### WORK ITEM
Pictures appear in the records below; write out everything else exactly.
SUPPLIED ENTRIES Block Start
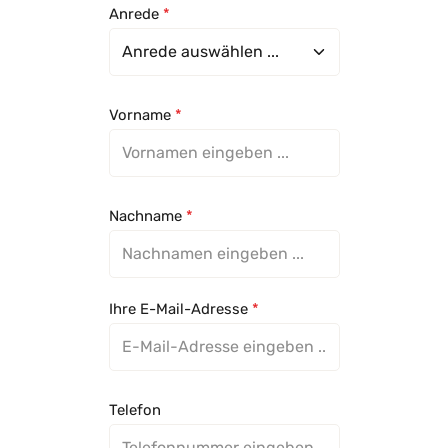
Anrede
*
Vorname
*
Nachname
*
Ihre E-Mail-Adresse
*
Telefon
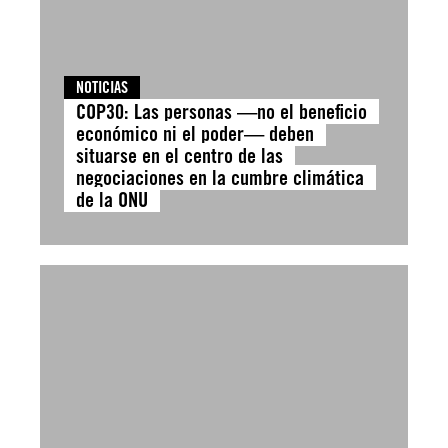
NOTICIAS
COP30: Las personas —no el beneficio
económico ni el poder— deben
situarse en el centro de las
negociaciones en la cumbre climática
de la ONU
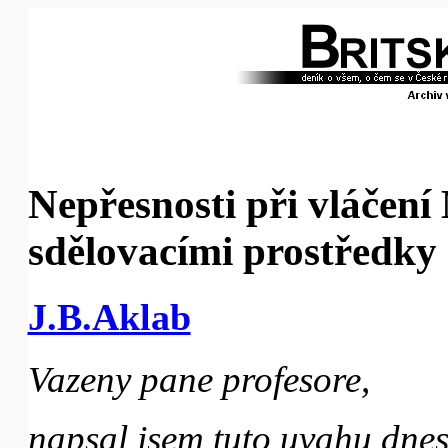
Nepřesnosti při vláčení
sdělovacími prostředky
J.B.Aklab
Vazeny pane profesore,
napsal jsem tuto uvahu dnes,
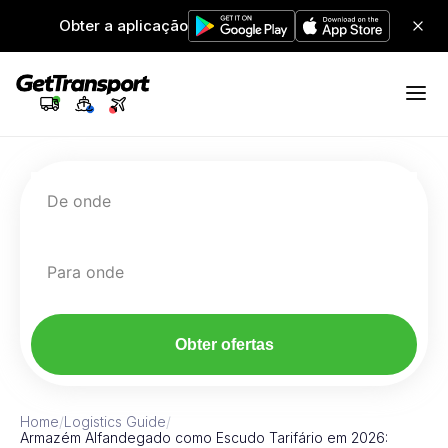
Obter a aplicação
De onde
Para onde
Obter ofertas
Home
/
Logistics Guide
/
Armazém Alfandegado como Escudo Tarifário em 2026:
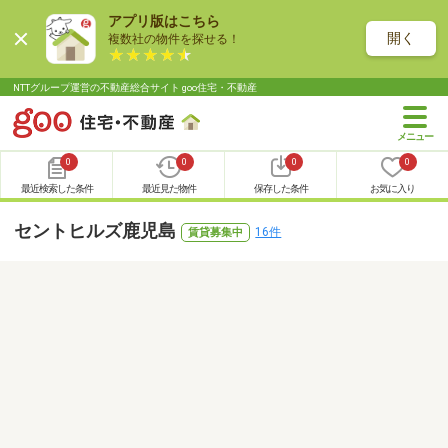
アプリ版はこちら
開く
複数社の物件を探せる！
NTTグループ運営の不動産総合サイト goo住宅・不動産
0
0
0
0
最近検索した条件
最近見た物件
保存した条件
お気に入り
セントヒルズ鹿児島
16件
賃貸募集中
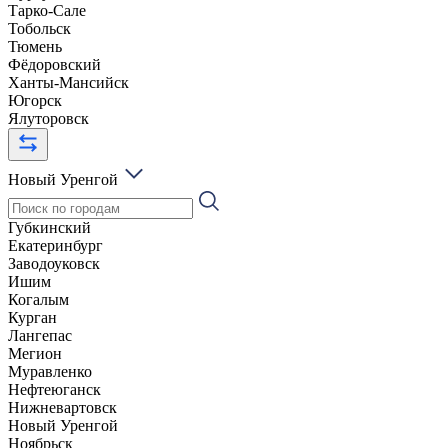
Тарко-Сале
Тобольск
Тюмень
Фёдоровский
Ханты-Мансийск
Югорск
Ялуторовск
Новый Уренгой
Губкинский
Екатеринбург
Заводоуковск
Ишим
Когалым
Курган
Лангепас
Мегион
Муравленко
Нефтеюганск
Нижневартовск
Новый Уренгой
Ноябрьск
SUPPLIED ENTRIES Block End
### ANSWER TO THE EXERCISE
Anrede
*
Vorname
*
Nachname
*
Ihre E-Mail-Adresse
*
Telefon
NOTICIAS
COP30: Las personas —no el beneficio
económico ni el poder— deben
situarse en el centro de las
negociaciones en la cumbre climática
de la ONU
Nepřesnosti při vláčení
sdělovacími prostředky
J.B.Aklab
Vazeny pane profesore,
napsal jsem tuto uvahu dnes,
Obter a aplicação
De onde
Para onde
Obter ofertas
Home
/
Logistics Guide
/
Armazém Alfandegado como Escudo Tarifário em 2026:
アプリ版はこちら
開く
複数社の物件を探せる！
NTTグループ運営の不動産総合サイト goo住宅・不動産
0
0
0
0
最近検索した条件
最近見た物件
保存した条件
お気に入り
セントヒルズ鹿児島
16件
賃貸募集中
Тарко-Сале
Тобольск
Тюмень
Фёдоровский
Ханты-Мансийск
Югорск
Ялуторовск
Новый Уренгой
Губкинский
Екатеринбург
Заводоуковск
Ишим
Когалым
Курган
Лангепас
Мегион
Муравленко
Нефтеюганск
Нижневартовск
Новый Уренгой
Ноябрьск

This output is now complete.